Provided passage ::
:::::
If I were at a large fair with my daughter and lost her, and you were there and noting my distress offered to help, would you be able to recognize my daughter? What if I told you that she is 8 years old, about so tall, has blond hair shoulder length, and is wearing a blue blouse and jeans. Would you be able to recognize her now? Could you pick her out from all the other little girls? Not likely. But I would know the sound of her voice and laughter, the way she stands, her energy, the way she tilts her head and uses her hands, the way she moves, and a whole host of other things that make up recognition. Experience is another “whole” understanding. If you have never experienced it, it is difficult to understand, and your understanding is not complete. We can digitize music and write it down, but reading it is not like listening to a symphony. Art is another thing that we use to try to explain or create a “whole” understanding. These things do not digitize well enough with language to transfer a whole understanding.

Hi Gee

Yes, awareness or attention is very important to consciousness. This is true especially in relation "wholeness" of consciousness. This is often referred to as the unity thesis of consciousness.

I think your example is a good one because many parents (including myself) have lost children for a period of time in a crowded environment.

Psychology does know a bit about this and it comes under the heading of attentional blindness. You know the experiment where an audience is required to look at two basketball players passing a ball. The job of the audience is to count the number of passes between the two players within a specified time period. The audience is so engrossed in terms of counting they fail to notice a guy in a gorilla suit walk past in the background.
:::::
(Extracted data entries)
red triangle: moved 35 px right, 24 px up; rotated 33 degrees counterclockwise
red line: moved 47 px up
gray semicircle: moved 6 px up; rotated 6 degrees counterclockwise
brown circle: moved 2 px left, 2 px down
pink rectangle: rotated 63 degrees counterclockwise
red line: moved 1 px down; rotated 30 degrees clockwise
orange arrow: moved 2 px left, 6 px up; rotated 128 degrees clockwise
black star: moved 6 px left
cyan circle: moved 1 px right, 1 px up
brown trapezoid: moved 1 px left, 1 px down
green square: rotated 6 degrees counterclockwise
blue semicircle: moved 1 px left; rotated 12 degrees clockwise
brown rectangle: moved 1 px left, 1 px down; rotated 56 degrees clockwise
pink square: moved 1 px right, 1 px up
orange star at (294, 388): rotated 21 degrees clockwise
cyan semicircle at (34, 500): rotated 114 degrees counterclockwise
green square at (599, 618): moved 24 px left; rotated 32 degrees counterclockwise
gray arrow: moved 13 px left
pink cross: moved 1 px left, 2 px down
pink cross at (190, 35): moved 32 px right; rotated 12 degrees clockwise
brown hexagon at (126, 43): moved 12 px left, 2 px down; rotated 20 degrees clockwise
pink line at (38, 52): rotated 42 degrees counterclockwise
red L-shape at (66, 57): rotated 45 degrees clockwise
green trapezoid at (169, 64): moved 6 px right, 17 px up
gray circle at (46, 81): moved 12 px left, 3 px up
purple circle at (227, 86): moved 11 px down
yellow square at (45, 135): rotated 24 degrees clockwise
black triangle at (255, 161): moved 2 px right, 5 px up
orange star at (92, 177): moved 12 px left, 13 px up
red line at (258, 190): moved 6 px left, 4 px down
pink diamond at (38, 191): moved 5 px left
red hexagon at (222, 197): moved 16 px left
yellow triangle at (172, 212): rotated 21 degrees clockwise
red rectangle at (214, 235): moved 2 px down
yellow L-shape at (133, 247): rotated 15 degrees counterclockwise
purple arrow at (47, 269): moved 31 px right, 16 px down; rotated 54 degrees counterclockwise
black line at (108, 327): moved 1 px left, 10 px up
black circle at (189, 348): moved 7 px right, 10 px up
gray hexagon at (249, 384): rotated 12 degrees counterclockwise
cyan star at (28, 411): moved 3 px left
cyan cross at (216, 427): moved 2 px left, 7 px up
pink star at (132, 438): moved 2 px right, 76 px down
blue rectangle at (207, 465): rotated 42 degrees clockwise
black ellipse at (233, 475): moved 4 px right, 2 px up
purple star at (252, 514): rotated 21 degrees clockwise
:::::
Set problem 1 :: Set down the part of the passage on recognition and consciousness from "I think your" up to and including "in the background.".
Set problem 2 :: Extract the lines of the listing from its start up to and including the line with "pink rectangle: rotated", reproducing them without any change.

Problem solution 1 ::
I think your example is a good one because many parents (including myself) have lost children for a period of time in a crowded environment.

Psychology does know a bit about this and it comes under the heading of attentional blindness. You know the experiment where an audience is required to look at two basketball players passing a ball. The job of the audience is to count the number of passes between the two players within a specified time period. The audience is so engrossed in terms of counting they fail to notice a guy in a gorilla suit walk past in the background.

Problem solution 2 ::
red triangle: moved 35 px right, 24 px up; rotated 33 degrees counterclockwise
red line: moved 47 px up
gray semicircle: moved 6 px up; rotated 6 degrees counterclockwise
brown circle: moved 2 px left, 2 px down
pink rectangle: rotated 63 degrees counterclockwise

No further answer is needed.